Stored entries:
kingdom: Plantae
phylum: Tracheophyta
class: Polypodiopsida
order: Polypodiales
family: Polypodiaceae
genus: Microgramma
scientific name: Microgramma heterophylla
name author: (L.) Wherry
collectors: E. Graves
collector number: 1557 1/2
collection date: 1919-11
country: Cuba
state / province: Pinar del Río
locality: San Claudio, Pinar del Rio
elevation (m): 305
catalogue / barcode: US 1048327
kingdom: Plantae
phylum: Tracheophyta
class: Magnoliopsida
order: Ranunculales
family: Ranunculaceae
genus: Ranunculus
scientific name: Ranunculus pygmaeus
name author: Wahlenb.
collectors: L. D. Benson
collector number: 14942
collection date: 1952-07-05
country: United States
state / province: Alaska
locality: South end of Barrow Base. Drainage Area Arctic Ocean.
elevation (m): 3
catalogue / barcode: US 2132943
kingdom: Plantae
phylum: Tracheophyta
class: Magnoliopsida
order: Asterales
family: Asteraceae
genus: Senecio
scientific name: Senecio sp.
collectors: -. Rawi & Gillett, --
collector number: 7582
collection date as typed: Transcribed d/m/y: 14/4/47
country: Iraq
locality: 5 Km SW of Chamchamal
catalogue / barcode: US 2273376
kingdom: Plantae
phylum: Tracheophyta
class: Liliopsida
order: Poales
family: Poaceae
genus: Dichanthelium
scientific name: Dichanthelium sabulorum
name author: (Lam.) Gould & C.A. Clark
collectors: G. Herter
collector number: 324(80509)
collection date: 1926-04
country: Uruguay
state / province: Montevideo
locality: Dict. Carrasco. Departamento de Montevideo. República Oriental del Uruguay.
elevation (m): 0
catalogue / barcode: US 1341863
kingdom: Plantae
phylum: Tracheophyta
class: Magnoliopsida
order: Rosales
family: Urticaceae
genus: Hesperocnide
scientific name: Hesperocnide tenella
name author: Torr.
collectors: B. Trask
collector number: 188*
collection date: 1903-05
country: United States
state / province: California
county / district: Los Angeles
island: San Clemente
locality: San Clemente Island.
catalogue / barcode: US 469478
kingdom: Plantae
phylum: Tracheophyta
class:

_Problem details_
Replace every occurrence of "collectors" in the records with "collected by" and keep all other text unchanged.

_Exercise response_
kingdom: Plantae
phylum: Tracheophyta
class: Polypodiopsida
order: Polypodiales
family: Polypodiaceae
genus: Microgramma
scientific name: Microgramma heterophylla
name author: (L.) Wherry
collected by: E. Graves
collector number: 1557 1/2
collection date: 1919-11
country: Cuba
state / province: Pinar del Río
locality: San Claudio, Pinar del Rio
elevation (m): 305
catalogue / barcode: US 1048327
kingdom: Plantae
phylum: Tracheophyta
class: Magnoliopsida
order: Ranunculales
family: Ranunculaceae
genus: Ranunculus
scientific name: Ranunculus pygmaeus
name author: Wahlenb.
collected by: L. D. Benson
collector number: 14942
collection date: 1952-07-05
country: United States
state / province: Alaska
locality: South end of Barrow Base. Drainage Area Arctic Ocean.
elevation (m): 3
catalogue / barcode: US 2132943
kingdom: Plantae
phylum: Tracheophyta
class: Magnoliopsida
order: Asterales
family: Asteraceae
genus: Senecio
scientific name: Senecio sp.
collected by: -. Rawi & Gillett, --
collector number: 7582
collection date as typed: Transcribed d/m/y: 14/4/47
country: Iraq
locality: 5 Km SW of Chamchamal
catalogue / barcode: US 2273376
kingdom: Plantae
phylum: Tracheophyta
class: Liliopsida
order: Poales
family: Poaceae
genus: Dichanthelium
scientific name: Dichanthelium sabulorum
name author: (Lam.) Gould & C.A. Clark
collected by: G. Herter
collector number: 324(80509)
collection date: 1926-04
country: Uruguay
state / province: Montevideo
locality: Dict. Carrasco. Departamento de Montevideo. República Oriental del Uruguay.
elevation (m): 0
catalogue / barcode: US 1341863
kingdom: Plantae
phylum: Tracheophyta
class: Magnoliopsida
order: Rosales
family: Urticaceae
genus: Hesperocnide
scientific name: Hesperocnide tenella
name author: Torr.
collected by: B. Trask
collector number: 188*
collection date: 1903-05
country: United States
state / province: California
county / district: Los Angeles
island: San Clemente
locality: San Clemente Island.
catalogue / barcode: US 469478
kingdom: Plantae
phylum: Tracheophyta
class:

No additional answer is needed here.